== Segment start ==
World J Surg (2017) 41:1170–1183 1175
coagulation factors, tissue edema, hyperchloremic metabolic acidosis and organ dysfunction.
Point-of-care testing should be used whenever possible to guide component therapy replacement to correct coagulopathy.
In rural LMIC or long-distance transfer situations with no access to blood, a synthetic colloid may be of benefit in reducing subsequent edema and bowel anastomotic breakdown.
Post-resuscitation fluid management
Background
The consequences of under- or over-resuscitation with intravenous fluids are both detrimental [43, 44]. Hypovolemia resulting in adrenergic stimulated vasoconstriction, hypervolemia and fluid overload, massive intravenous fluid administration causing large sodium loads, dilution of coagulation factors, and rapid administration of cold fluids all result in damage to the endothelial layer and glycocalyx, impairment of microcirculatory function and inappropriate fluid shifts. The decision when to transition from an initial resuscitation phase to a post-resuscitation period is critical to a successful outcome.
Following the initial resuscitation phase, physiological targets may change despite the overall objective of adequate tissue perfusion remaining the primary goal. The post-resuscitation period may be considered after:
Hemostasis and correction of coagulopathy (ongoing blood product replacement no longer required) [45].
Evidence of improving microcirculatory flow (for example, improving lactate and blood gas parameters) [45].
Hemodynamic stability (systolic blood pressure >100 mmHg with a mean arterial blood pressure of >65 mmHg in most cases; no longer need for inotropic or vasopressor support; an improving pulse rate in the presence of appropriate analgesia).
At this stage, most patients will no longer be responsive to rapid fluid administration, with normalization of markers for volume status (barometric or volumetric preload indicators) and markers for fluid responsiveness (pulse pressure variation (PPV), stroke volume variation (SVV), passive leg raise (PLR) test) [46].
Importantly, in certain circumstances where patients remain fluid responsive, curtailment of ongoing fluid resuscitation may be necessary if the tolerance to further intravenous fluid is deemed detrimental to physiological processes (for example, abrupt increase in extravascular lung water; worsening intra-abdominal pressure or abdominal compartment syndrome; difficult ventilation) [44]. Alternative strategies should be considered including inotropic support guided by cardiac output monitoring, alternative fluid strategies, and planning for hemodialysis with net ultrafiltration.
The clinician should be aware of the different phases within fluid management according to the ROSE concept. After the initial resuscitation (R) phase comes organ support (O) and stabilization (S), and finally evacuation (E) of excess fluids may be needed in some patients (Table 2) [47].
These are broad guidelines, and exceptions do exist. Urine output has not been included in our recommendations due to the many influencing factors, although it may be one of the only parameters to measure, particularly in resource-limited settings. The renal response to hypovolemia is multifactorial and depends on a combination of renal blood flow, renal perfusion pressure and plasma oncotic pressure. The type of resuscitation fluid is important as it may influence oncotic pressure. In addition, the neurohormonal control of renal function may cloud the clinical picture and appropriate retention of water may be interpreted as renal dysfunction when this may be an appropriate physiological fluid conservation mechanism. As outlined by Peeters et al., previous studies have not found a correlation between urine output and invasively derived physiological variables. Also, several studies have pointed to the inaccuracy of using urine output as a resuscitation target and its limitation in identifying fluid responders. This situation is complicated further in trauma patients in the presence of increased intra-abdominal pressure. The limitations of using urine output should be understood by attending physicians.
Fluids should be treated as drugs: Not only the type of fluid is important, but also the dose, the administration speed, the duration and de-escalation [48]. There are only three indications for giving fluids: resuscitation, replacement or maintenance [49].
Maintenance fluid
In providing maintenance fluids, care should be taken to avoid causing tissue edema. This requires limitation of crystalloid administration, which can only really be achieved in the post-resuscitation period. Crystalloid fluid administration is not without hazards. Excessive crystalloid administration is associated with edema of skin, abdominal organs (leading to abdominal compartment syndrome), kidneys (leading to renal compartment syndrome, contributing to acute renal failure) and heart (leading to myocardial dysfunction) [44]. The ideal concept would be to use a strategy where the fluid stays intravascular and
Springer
== Segment end ==
== Segment start ==
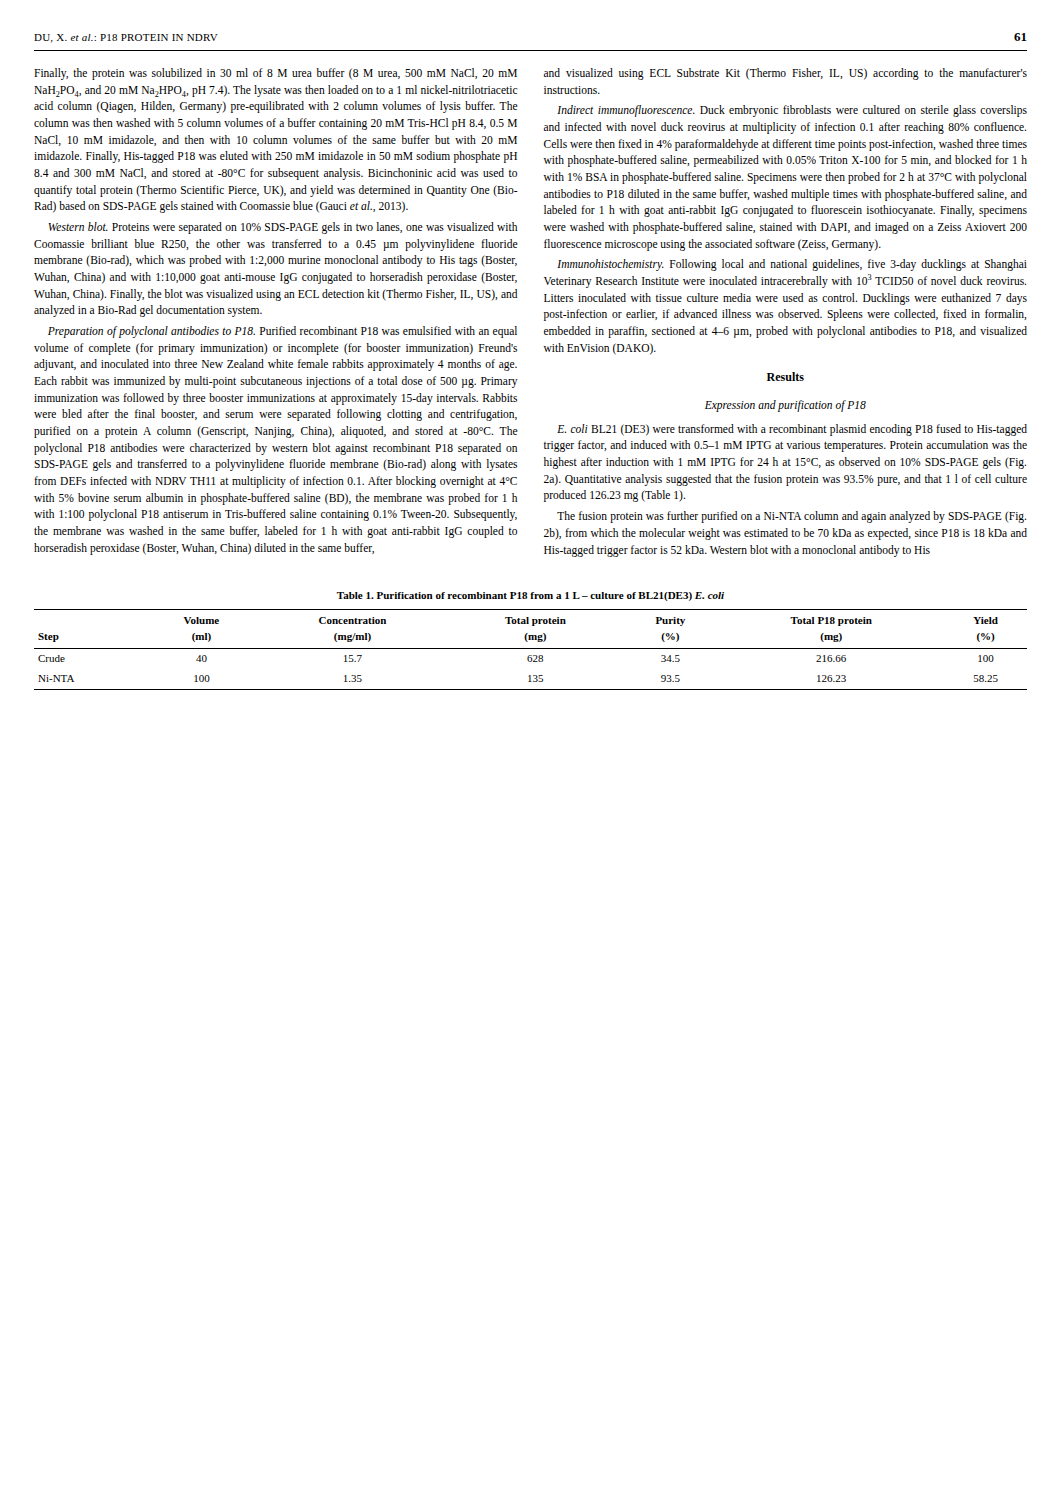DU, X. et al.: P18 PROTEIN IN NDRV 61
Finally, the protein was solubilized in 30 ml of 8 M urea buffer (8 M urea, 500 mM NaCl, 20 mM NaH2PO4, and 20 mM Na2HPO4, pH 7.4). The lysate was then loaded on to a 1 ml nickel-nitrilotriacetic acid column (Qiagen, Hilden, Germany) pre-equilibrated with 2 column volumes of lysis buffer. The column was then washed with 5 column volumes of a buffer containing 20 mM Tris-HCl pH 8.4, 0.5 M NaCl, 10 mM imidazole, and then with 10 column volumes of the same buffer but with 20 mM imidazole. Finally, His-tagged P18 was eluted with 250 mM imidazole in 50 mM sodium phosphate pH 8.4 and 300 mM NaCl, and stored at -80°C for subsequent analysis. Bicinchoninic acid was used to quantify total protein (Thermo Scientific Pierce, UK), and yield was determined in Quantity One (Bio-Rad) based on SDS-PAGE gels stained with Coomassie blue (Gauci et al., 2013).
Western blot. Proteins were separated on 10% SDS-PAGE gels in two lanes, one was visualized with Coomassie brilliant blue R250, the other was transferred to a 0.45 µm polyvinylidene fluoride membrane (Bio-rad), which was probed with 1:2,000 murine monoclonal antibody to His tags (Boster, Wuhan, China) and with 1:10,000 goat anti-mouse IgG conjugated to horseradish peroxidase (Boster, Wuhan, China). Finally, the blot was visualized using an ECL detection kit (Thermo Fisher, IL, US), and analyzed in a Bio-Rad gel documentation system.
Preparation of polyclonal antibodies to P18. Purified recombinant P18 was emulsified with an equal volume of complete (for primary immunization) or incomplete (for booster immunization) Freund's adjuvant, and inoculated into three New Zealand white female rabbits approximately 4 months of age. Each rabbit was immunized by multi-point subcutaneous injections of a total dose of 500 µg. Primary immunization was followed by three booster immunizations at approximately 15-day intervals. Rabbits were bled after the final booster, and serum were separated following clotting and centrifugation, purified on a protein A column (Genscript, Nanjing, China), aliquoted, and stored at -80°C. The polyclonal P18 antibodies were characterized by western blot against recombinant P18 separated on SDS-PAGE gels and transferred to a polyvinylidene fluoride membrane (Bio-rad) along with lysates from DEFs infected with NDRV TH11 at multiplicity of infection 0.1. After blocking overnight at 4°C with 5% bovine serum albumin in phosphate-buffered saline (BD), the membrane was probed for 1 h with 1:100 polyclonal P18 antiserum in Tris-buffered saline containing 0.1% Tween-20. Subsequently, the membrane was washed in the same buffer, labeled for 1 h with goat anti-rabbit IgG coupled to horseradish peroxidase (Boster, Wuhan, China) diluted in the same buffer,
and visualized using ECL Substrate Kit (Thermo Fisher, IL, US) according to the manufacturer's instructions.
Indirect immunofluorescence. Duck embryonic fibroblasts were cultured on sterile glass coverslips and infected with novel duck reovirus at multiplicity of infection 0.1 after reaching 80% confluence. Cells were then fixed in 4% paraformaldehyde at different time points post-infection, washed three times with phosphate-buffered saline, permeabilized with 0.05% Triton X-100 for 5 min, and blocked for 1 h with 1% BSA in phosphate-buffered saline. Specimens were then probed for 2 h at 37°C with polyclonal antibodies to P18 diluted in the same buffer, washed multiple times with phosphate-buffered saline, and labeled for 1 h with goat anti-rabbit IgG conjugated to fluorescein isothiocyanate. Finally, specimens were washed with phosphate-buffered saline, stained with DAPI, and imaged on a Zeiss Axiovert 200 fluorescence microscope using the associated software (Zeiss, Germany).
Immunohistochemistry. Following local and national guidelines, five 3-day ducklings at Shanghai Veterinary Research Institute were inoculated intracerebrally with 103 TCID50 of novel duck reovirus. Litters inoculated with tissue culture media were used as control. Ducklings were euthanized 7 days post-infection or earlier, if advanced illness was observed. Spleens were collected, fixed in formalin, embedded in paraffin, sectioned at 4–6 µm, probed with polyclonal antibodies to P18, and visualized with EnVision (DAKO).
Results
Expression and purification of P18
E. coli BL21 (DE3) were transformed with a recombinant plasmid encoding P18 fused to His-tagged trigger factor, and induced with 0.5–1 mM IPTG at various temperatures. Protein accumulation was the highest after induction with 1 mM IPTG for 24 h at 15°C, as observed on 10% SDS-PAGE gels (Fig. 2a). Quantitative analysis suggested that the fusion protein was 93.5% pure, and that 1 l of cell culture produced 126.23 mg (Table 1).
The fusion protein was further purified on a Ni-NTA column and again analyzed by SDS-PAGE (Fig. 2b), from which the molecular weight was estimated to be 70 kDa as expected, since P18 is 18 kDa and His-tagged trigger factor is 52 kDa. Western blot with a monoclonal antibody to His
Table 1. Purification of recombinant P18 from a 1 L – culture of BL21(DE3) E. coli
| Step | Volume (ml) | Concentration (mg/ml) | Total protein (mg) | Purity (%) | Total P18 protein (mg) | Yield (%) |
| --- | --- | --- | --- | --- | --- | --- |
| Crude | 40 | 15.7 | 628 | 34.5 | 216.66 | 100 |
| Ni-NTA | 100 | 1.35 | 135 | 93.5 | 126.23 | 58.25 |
== Segment end ==
#### What you should do:
Restate word for word the lines in the material above from the one with "The fusion protein was further" to the one with "Table 1. Purification"; both of those lines count, and nothing else does.

#### Result of this task:
The fusion protein was further purified on a Ni-NTA column and again analyzed by SDS-PAGE (Fig. 2b), from which the molecular weight was estimated to be 70 kDa as expected, since P18 is 18 kDa and His-tagged trigger factor is 52 kDa. Western blot with a monoclonal antibody to His
Table 1. Purification of recombinant P18 from a 1 L – culture of BL21(DE3) E. coli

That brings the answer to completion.